## WORK ORDER
In your copy of the entries, please include no pictures and return every word exactly.

## RECORDS PROVIDED
.....
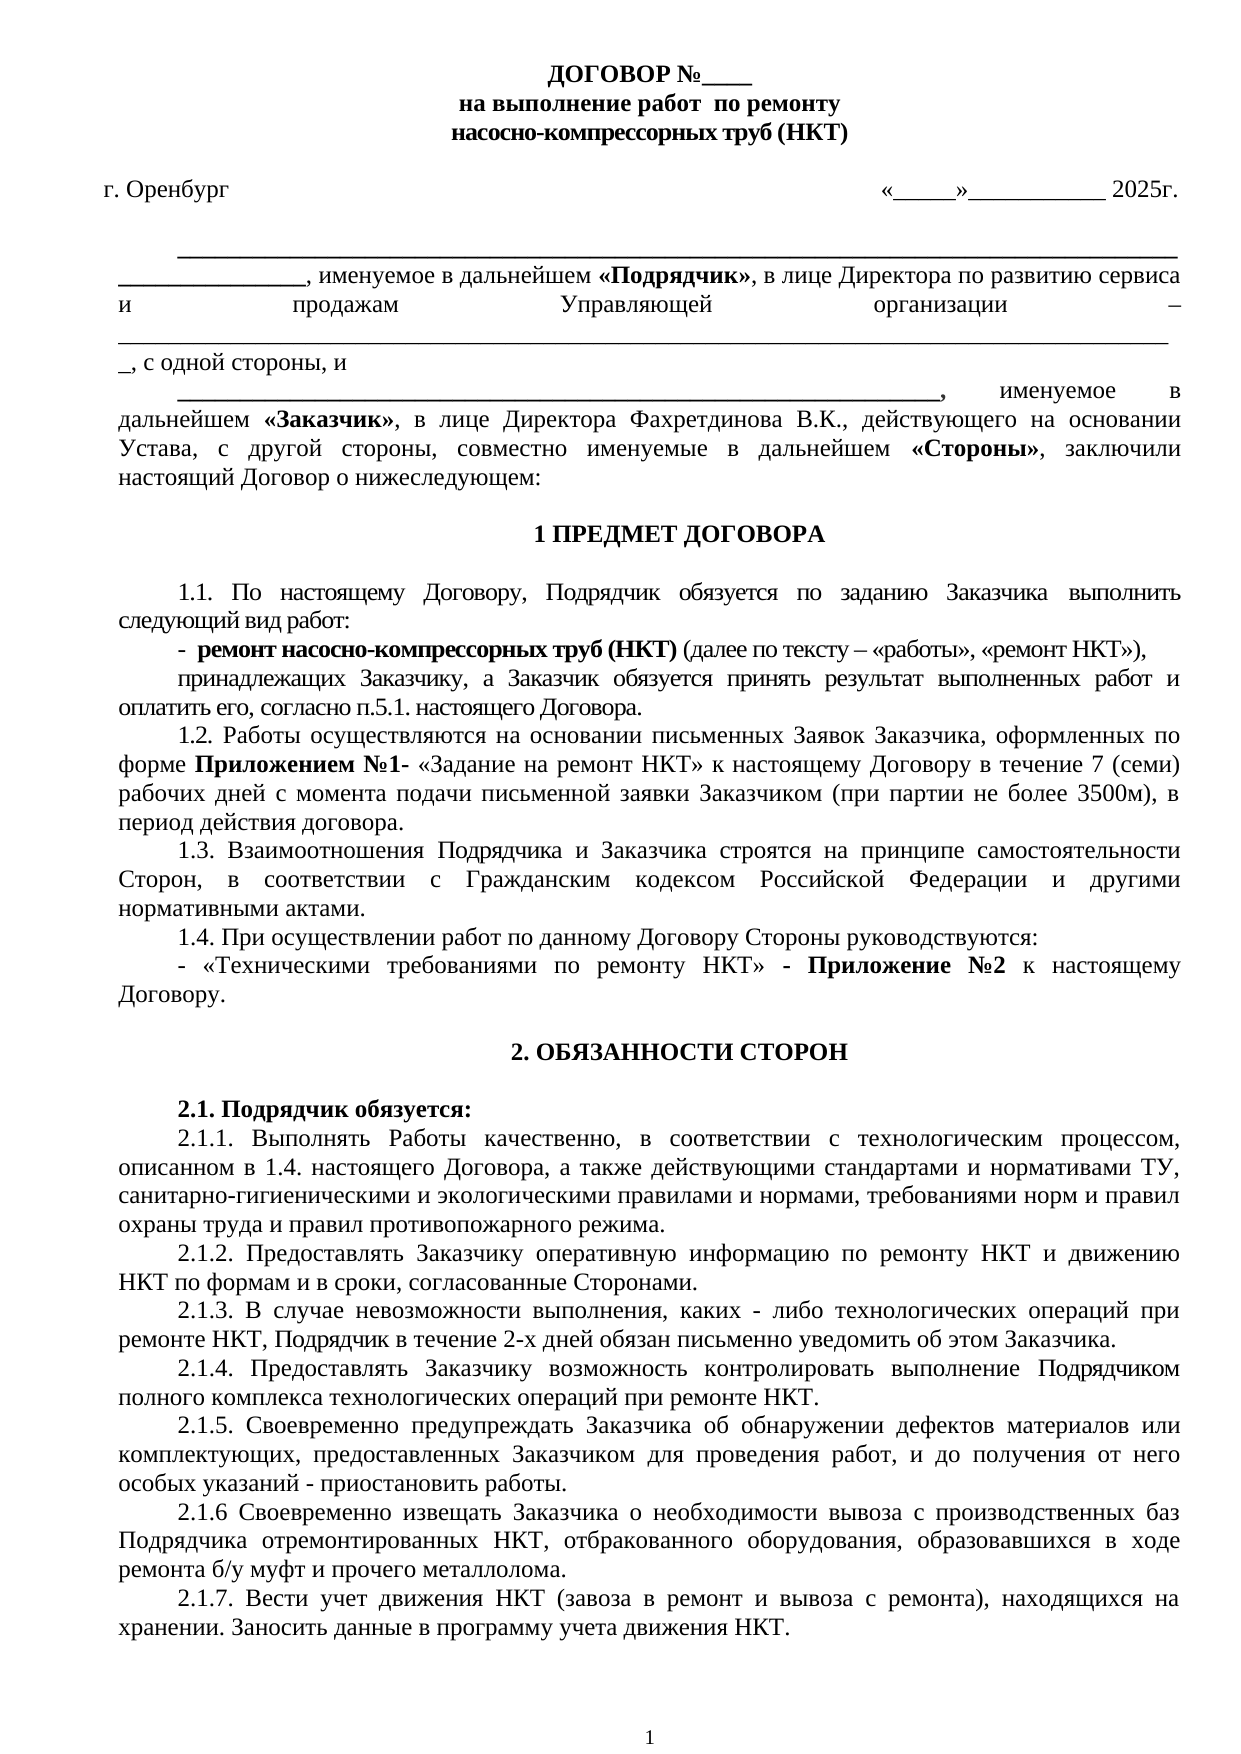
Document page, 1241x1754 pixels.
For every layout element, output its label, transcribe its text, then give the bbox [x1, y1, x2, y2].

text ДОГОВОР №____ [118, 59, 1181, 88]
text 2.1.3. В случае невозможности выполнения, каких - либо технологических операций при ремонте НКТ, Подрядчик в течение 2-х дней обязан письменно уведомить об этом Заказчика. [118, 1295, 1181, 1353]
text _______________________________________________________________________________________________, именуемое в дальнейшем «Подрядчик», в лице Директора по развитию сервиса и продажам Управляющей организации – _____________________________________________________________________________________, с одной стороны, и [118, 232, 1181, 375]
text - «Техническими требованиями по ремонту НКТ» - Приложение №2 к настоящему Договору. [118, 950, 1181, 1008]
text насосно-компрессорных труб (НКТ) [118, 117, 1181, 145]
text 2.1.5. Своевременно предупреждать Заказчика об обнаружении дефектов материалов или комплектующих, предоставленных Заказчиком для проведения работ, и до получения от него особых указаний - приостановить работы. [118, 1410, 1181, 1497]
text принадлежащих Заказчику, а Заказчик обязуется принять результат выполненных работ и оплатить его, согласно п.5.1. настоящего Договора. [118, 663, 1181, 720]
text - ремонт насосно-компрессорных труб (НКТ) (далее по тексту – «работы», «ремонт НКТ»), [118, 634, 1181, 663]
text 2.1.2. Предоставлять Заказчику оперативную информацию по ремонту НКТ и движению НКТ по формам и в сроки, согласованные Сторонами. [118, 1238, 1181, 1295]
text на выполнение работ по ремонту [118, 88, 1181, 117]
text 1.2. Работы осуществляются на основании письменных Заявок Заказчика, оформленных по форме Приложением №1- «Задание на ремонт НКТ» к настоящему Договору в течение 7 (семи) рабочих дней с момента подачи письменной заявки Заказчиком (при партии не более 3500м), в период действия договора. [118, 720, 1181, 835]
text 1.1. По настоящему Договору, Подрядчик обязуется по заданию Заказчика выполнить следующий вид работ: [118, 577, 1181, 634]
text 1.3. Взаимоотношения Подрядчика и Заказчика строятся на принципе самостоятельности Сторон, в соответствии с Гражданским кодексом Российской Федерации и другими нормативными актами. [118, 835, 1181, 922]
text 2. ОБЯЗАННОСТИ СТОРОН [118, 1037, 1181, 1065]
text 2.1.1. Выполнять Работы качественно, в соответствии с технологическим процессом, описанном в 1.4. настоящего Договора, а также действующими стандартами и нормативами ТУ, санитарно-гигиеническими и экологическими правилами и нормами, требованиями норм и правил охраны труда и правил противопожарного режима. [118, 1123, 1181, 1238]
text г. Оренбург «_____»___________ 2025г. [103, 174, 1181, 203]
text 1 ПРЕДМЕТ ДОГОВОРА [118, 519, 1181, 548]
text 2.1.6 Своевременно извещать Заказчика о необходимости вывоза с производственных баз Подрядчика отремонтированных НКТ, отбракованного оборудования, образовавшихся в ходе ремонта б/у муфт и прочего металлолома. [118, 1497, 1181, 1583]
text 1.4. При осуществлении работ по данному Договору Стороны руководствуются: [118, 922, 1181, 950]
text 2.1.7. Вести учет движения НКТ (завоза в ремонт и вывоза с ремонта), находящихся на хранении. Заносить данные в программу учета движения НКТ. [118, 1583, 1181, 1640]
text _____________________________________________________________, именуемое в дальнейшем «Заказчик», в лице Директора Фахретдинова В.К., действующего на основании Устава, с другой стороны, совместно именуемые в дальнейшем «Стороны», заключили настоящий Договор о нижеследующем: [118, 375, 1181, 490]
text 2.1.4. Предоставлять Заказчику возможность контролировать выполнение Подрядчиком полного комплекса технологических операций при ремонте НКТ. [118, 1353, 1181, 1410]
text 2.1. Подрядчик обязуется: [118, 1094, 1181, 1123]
.....
## RESULT OF THIS TASK
Document page, 1241x1754 pixels.
For every layout element, output its label, transcribe its text, then give the bbox [x1, y1, x2, y2].

text ДОГОВОР №____ [118, 59, 1181, 88]
text 2.1.3. В случае невозможности выполнения, каких - либо технологических операций при ремонте НКТ, Подрядчик в течение 2-х дней обязан письменно уведомить об этом Заказчика. [118, 1295, 1181, 1353]
text _______________________________________________________________________________________________, именуемое в дальнейшем «Подрядчик», в лице Директора по развитию сервиса и продажам Управляющей организации – _____________________________________________________________________________________, с одной стороны, и [118, 232, 1181, 375]
text - «Техническими требованиями по ремонту НКТ» - Приложение №2 к настоящему Договору. [118, 950, 1181, 1008]
text насосно-компрессорных труб (НКТ) [118, 117, 1181, 145]
text 2.1.5. Своевременно предупреждать Заказчика об обнаружении дефектов материалов или комплектующих, предоставленных Заказчиком для проведения работ, и до получения от него особых указаний - приостановить работы. [118, 1410, 1181, 1497]
text принадлежащих Заказчику, а Заказчик обязуется принять результат выполненных работ и оплатить его, согласно п.5.1. настоящего Договора. [118, 663, 1181, 720]
text - ремонт насосно-компрессорных труб (НКТ) (далее по тексту – «работы», «ремонт НКТ»), [118, 634, 1181, 663]
text 2.1.2. Предоставлять Заказчику оперативную информацию по ремонту НКТ и движению НКТ по формам и в сроки, согласованные Сторонами. [118, 1238, 1181, 1295]
text на выполнение работ по ремонту [118, 88, 1181, 117]
text 1.2. Работы осуществляются на основании письменных Заявок Заказчика, оформленных по форме Приложением №1- «Задание на ремонт НКТ» к настоящему Договору в течение 7 (семи) рабочих дней с момента подачи письменной заявки Заказчиком (при партии не более 3500м), в период действия договора. [118, 720, 1181, 835]
text 1.1. По настоящему Договору, Подрядчик обязуется по заданию Заказчика выполнить следующий вид работ: [118, 577, 1181, 634]
text 1.3. Взаимоотношения Подрядчика и Заказчика строятся на принципе самостоятельности Сторон, в соответствии с Гражданским кодексом Российской Федерации и другими нормативными актами. [118, 835, 1181, 922]
text 2. ОБЯЗАННОСТИ СТОРОН [118, 1037, 1181, 1065]
text 2.1.1. Выполнять Работы качественно, в соответствии с технологическим процессом, описанном в 1.4. настоящего Договора, а также действующими стандартами и нормативами ТУ, санитарно-гигиеническими и экологическими правилами и нормами, требованиями норм и правил охраны труда и правил противопожарного режима. [118, 1123, 1181, 1238]
text г. Оренбург «_____»___________ 2025г. [103, 174, 1181, 203]
text 1 ПРЕДМЕТ ДОГОВОРА [118, 519, 1181, 548]
text 2.1.6 Своевременно извещать Заказчика о необходимости вывоза с производственных баз Подрядчика отремонтированных НКТ, отбракованного оборудования, образовавшихся в ходе ремонта б/у муфт и прочего металлолома. [118, 1497, 1181, 1583]
text 1.4. При осуществлении работ по данному Договору Стороны руководствуются: [118, 922, 1181, 950]
text 2.1.7. Вести учет движения НКТ (завоза в ремонт и вывоза с ремонта), находящихся на хранении. Заносить данные в программу учета движения НКТ. [118, 1583, 1181, 1640]
text _____________________________________________________________, именуемое в дальнейшем «Заказчик», в лице Директора Фахретдинова В.К., действующего на основании Устава, с другой стороны, совместно именуемые в дальнейшем «Стороны», заключили настоящий Договор о нижеследующем: [118, 375, 1181, 490]
text 2.1.4. Предоставлять Заказчику возможность контролировать выполнение Подрядчиком полного комплекса технологических операций при ремонте НКТ. [118, 1353, 1181, 1410]
text 2.1. Подрядчик обязуется: [118, 1094, 1181, 1123]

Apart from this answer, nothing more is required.